The Constitutional Abyss

Over at NRO, I examine some of the theoretical stakes of a presidential power grab on immigration:
Politicians and writers on both sides of the aisle have worried about what Ross Douthat has called a “leap into the antidemocratic dark.” Sweeping action on immigration could push the elastic limits on executive authority to such an extent that these limits would lose all their inhibiting force and become nothing more than limp window-dressing for presidential whim. If the president can rewrite immigration law without congressional approval, what limits would he face? As Yuval Levin has suggested, the president’s case for unilateral action on immigration could, with a few twists, become a case for unilateral action on tax cuts. A president could nullify environmental laws, undo child-labor laws, and rewrite federal law on a gamut of other domestic issues. Making the president the legislator of last resort could, over time, mean that Congress could at best hope to check the president’s dictates by passing laws with veto-proof majorities, which would not stop the legislative center of gravity from shifting from Congress to the executive branch. Such a shift might cheer those who believe that this nation should be governed by a quadrennial dictatorship, but it would run utterly counter to the enumerated principles of the Constitution.

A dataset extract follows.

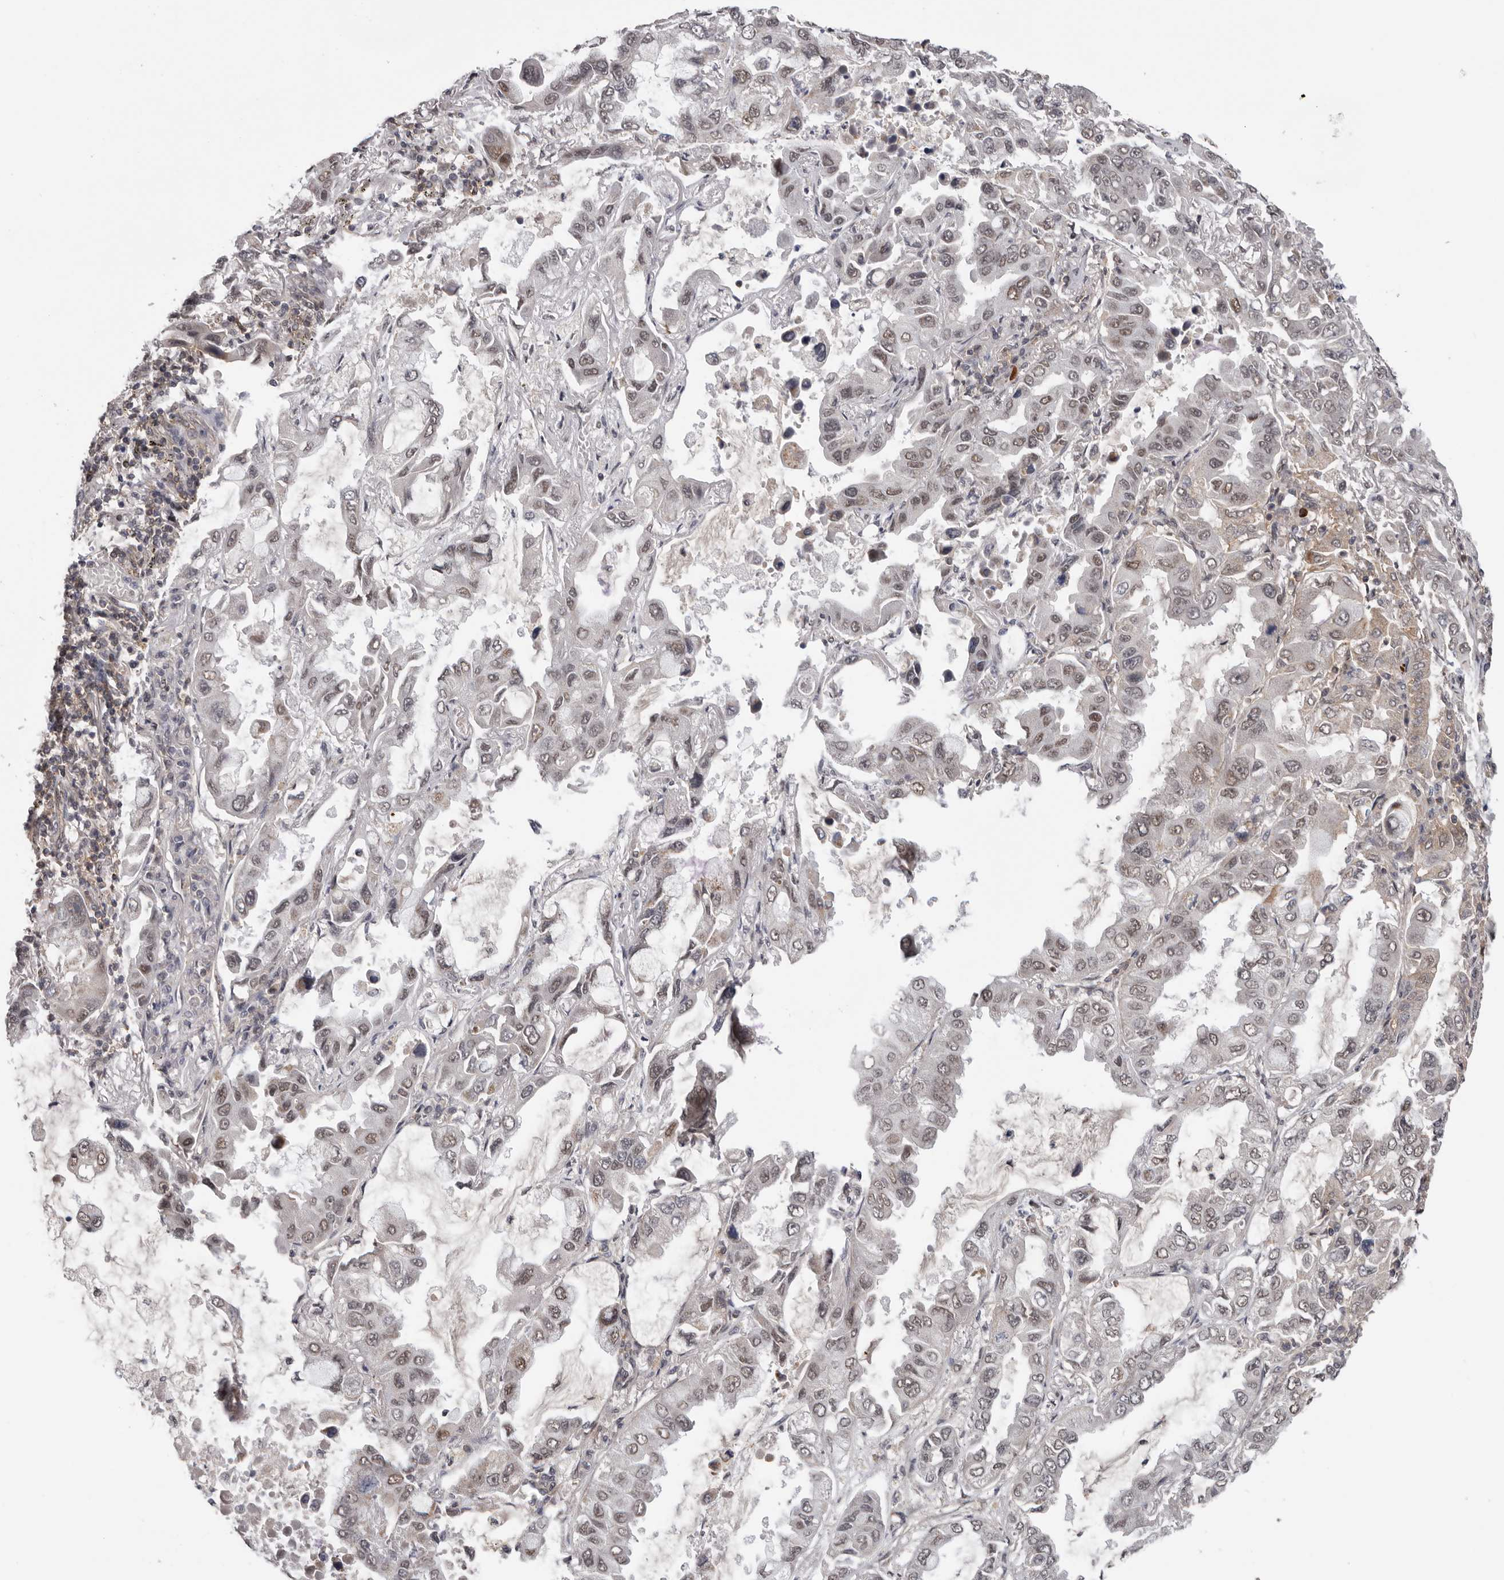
{"staining": {"intensity": "weak", "quantity": ">75%", "location": "nuclear"}, "tissue": "lung cancer", "cell_type": "Tumor cells", "image_type": "cancer", "snomed": [{"axis": "morphology", "description": "Adenocarcinoma, NOS"}, {"axis": "topography", "description": "Lung"}], "caption": "Immunohistochemical staining of lung cancer reveals low levels of weak nuclear protein staining in about >75% of tumor cells. The staining was performed using DAB to visualize the protein expression in brown, while the nuclei were stained in blue with hematoxylin (Magnification: 20x).", "gene": "MOGAT2", "patient": {"sex": "male", "age": 64}}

Many members of both parties no doubt realize the deeper constitutional principles at risk from an over-extension of executive authority. With a lukewarm economy, turmoil abroad, and a smorgasbord of domestic controversies, the nation does not need an acute constitutional crisis. If the humanitarian situation on the southern border can in part be traced to the president’s earlier unilateral actions on immigration (and there is considerable evidence that it can be so traced), further sweeping executive action on immigration could lead to further misery — as President Obama himself worried in 2010. The president can claim no urgent crisis in order to justify, say, granting work permits to millions of illegal immigrants; if the need was so great, why did he not work to pass immigration reform (as he had promised that he would) in 2009, when Democrats held great majorities in Congress? Partisan expedience then does not excuse executive overreach now.
You can read the rest here.

The Washington Post has come out to urge President Obama to "think twice" about "tear[ing] up the Constitution" by overstepping the bounds of presidential authority on immigration.